Life uninterrupted following epilepsy surgery
May 31, 2017
As a child, Megan Kidd remembers waking up in a daze, unsure of her surroundings. Sometimes she would find herself in another room. Other times trying to recall what she said a few moments before.
“I didn’t understand what was happening, or why I would say or do weird things, then totally black out,” said Megan, now 39, and living in Oklahoma City, OK.
Doctors believed Megan was suffering from mild seizures at the time but assured her she would grow out of them.
Uncontrollable Seizures
As time passed, however, Megan’s seizures became worse. During college, she began blacking out during her exams. And when working out at the gym, she would sometimes seize and fall off the treadmill. When she started her career in marketing, there were times when she would unintentionally walk into random offices.
“I was scared every day that I would totally embarrass myself,”
Megan said. “I tried my best to live as normally as I could.”

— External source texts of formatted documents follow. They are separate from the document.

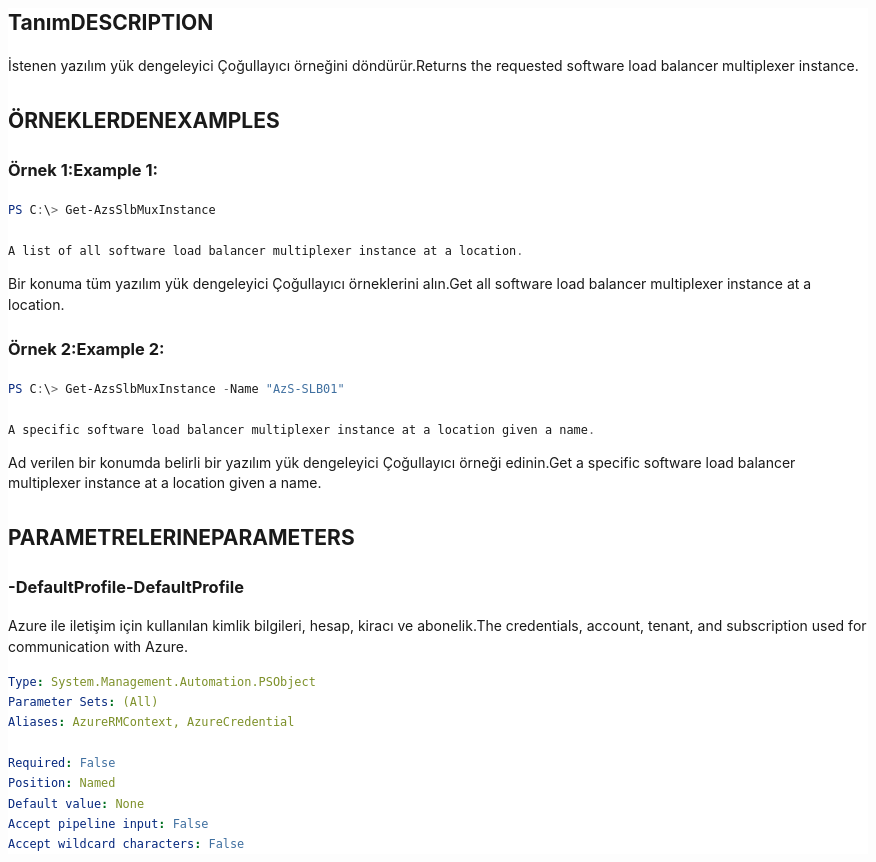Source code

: ## <span data-ttu-id="66c2e-108">Tanım</span><span class="sxs-lookup"><span data-stu-id="66c2e-108">DESCRIPTION</span></span>
<span data-ttu-id="66c2e-109">İstenen yazılım yük dengeleyici Çoğullayıcı örneğini döndürür.</span><span class="sxs-lookup"><span data-stu-id="66c2e-109">Returns the requested software load balancer multiplexer instance.</span></span>

## <span data-ttu-id="66c2e-110">ÖRNEKLERDEN</span><span class="sxs-lookup"><span data-stu-id="66c2e-110">EXAMPLES</span></span>

### <span data-ttu-id="66c2e-111">Örnek 1:</span><span class="sxs-lookup"><span data-stu-id="66c2e-111">Example 1:</span></span>
```powershell
PS C:\> Get-AzsSlbMuxInstance

A list of all software load balancer multiplexer instance at a location.
```

<span data-ttu-id="66c2e-112">Bir konuma tüm yazılım yük dengeleyici Çoğullayıcı örneklerini alın.</span><span class="sxs-lookup"><span data-stu-id="66c2e-112">Get all software load balancer multiplexer instance at a location.</span></span>

### <span data-ttu-id="66c2e-113">Örnek 2:</span><span class="sxs-lookup"><span data-stu-id="66c2e-113">Example 2:</span></span>
```powershell
PS C:\> Get-AzsSlbMuxInstance -Name "AzS-SLB01"

A specific software load balancer multiplexer instance at a location given a name.
```

<span data-ttu-id="66c2e-114">Ad verilen bir konumda belirli bir yazılım yük dengeleyici Çoğullayıcı örneği edinin.</span><span class="sxs-lookup"><span data-stu-id="66c2e-114">Get a specific software load balancer multiplexer instance at a location given a name.</span></span>

## <span data-ttu-id="66c2e-115">PARAMETRELERINE</span><span class="sxs-lookup"><span data-stu-id="66c2e-115">PARAMETERS</span></span>

### <span data-ttu-id="66c2e-116">-DefaultProfile</span><span class="sxs-lookup"><span data-stu-id="66c2e-116">-DefaultProfile</span></span>
<span data-ttu-id="66c2e-117">Azure ile iletişim için kullanılan kimlik bilgileri, hesap, kiracı ve abonelik.</span><span class="sxs-lookup"><span data-stu-id="66c2e-117">The credentials, account, tenant, and subscription used for communication with Azure.</span></span>


```yaml
Type: System.Management.Automation.PSObject
Parameter Sets: (All)
Aliases: AzureRMContext, AzureCredential

Required: False
Position: Named
Default value: None
Accept pipeline input: False
Accept wildcard characters: False

```
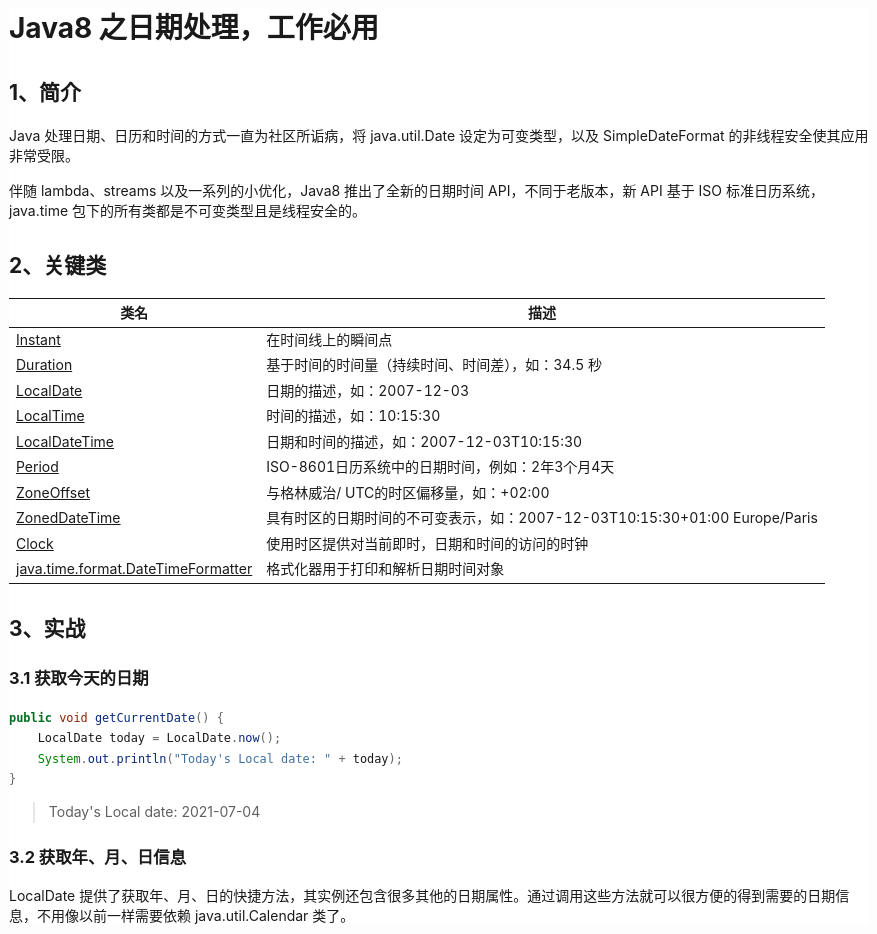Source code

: # Java8 之日期处理，工作必用

<post-meta date="2021-07-04" />

## 1、简介

Java 处理日期、日历和时间的方式一直为社区所诟病，将 java.util.Date 设定为可变类型，以及 SimpleDateFormat 的非线程安全使其应用非常受限。

伴随 lambda、streams 以及一系列的小优化，Java8 推出了全新的日期时间 API，不同于老版本，新 API 基于 ISO 标准日历系统，java.time 包下的所有类都是不可变类型且是线程安全的。

## 2、关键类

| 类名                                                         | 描述                                                         |
| ------------------------------------------------------------ | ------------------------------------------------------------ |
| [Instant](https://www.matools.com/file/manual/jdk_api_1.8_google/java/time/Instant.html) | 在时间线上的瞬间点                                           |
| [Duration](https://www.matools.com/file/manual/jdk_api_1.8_google/java/time/Duration.html) | 基于时间的时间量（持续时间、时间差），如：34.5 秒            |
| [LocalDate](https://www.matools.com/file/manual/jdk_api_1.8_google/java/time/LocalDate.html) | 日期的描述，如：2007-12-03                                   |
| [LocalTime](https://www.matools.com/file/manual/jdk_api_1.8_google/java/time/LocalTime.html) | 时间的描述，如：10:15:30                                     |
| [LocalDateTime](https://www.matools.com/file/manual/jdk_api_1.8_google/java/time/LocalDateTime.html) | 日期和时间的描述，如：2007-12-03T10:15:30                    |
| [Period](https://www.matools.com/file/manual/jdk_api_1.8_google/java/time/Period.html) | ISO-8601日历系统中的日期时间，例如：2年3个月4天              |
| [ZoneOffset](https://www.matools.com/file/manual/jdk_api_1.8_google/java/time/ZoneOffset.html) | 与格林威治/ UTC的时区偏移量，如：+02:00                      |
| [ZonedDateTime](https://www.matools.com/file/manual/jdk_api_1.8_google/java/time/ZonedDateTime.html) | 具有时区的日期时间的不可变表示，如：2007-12-03T10:15:30+01:00 Europe/Paris |
| [Clock](https://www.matools.com/file/manual/jdk_api_1.8_google/java/time/Clock.html) | 使用时区提供对当前即时，日期和时间的访问的时钟               |
| [java.time.format.DateTimeFormatter](https://www.matools.com/file/manual/jdk_api_1.8_google/java/time/format/DateTimeFormatter.html) | 格式化器用于打印和解析日期时间对象                           |

## 3、实战

### 3.1 获取今天的日期

```java
public void getCurrentDate() {
    LocalDate today = LocalDate.now();
    System.out.println("Today's Local date: " + today);
}
```

> Today's Local date: 2021-07-04

### 3.2 获取年、月、日信息

LocalDate 提供了获取年、月、日的快捷方法，其实例还包含很多其他的日期属性。通过调用这些方法就可以很方便的得到需要的日期信息，不用像以前一样需要依赖 java.util.Calendar 类了。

Megan sought help for her worsening condition, and this help came in the form of an intense medication regimen. By her late 20s, Megan had been on various combinations of 28 medications — some of which affected her memory, caused hair loss and led to the deterioration of her teeth. They also caused complications with her liver and led to Stevens-Johnson syndrome, a severe drug reaction that causes a life-threatening rash.
Throughout the medication changes, her condition remained a puzzle, for which MRIs could not pinpoint and medication therapy failed to solve. It was increasingly frustrating for Megan, who was in a constant fog, feeling like her life was crumbling around her.
The final straw was when she succumbed to a seizure while driving — not once, but several times, with the last accident totaling her car and leaving her unable to drive safely.
Megan was at the point where enough was enough. She needed an intervention to regain control of her life again.
Turning to Epilepsy Surgery
After losing her ability to drive, Megan’s local neurologist proposed something drastic: brain surgery to isolate the location of the seizures and to remove the offending portion.
“He told me it would be a long shot and it involved some risk. But I would much rather take the chance to live, than to live scared every day.”
In June 2016, she received a referral to the epilepsy program at Baylor University Medical Center at Dallas, a comprehensive program for the evaluation, diagnosis and treatment of seizure disorders.
After an initial evaluation and workup by Sadat A. Shamim, MD, an epileptologist on the medical staff at Baylor University Medical Center at Dallas, she was diagnosed with refractory partial complex epilepsy, a severe condition caused by focal seizures of one side of the brain that fails to respond to drug therapy. Although scary, it was a relief for Megan, who went for years without a proper diagnosis.
In order to qualify for epilepsy surgery, however, her care team needed to determine the areas of the brain responsible for the seizures. She was admitted to the epilepsy monitoring unit and taken off her medications to induce seizures. Using MRI scanning and video EEG monitoring, her neuroradiologist was able to localize the origin of her seizures so it could be targeted for surgical treatment. Her care team then used the Wada Test to determine which side of her brain controlled language, reasoning, concentration and memory as a way to assess if she was a good surgical candidate and to stratify her risk.
In September 2016, after an intensive three-month evaluation and diagnostic process, Megan’s care team felt she was an acceptable candidate for epilepsy surgery. During the day-long procedure, her neurosurgical team performed a functional cortical mapping procedure to “map out” the exact location of the seizures. From there, she underwent a temporal lobectomy, a brain operation where part of the anterior temporal lobe along with the amygdala and hippocampus are removed.
Following a short-lived recovery process, the surgery proved to be a success for Megan.
“Epilepsy surgery is extremely rewarding for both the patient and care team,” said Richard Naftalis, MD, a neurosurgeon on the medical staff at Baylor University Medical Center at Dallas. “It can be a life-changing cure as good results can lead to patients being seizure-free, off or on medication. This allows for a marked improvement in quality of life, education and employment opportunities.”
Experiencing a New Life
Like 80 percent of surgical epilepsy patients, Megan has been seizure-free since undergoing the procedure and continues to take one medication to prevent the return of her seizures.
Now, more than six months since her surgery, she has a new lease on life: she’s gone back to pursue her master’s degree and has advanced her marketing career. While once afraid to bike down the street, now she’s picked up cycling among other athletic pursuits. She no longer fears falling off a treadmill and has since joined a new gym. But best of all — she gets to drive again, a privilege many epilepsy patients gain following surgery.
“It is extremely satisfying when a patient comes in for a follow-up visit and shows you their driver’s license. It becomes a new liberating experience,” Dr. Naftalis said.
For Megan, the ability to drive again represents freedom she didn’t think she could ever have — freedom from fear and daily worry.
Now, she simply lives life uninterrupted.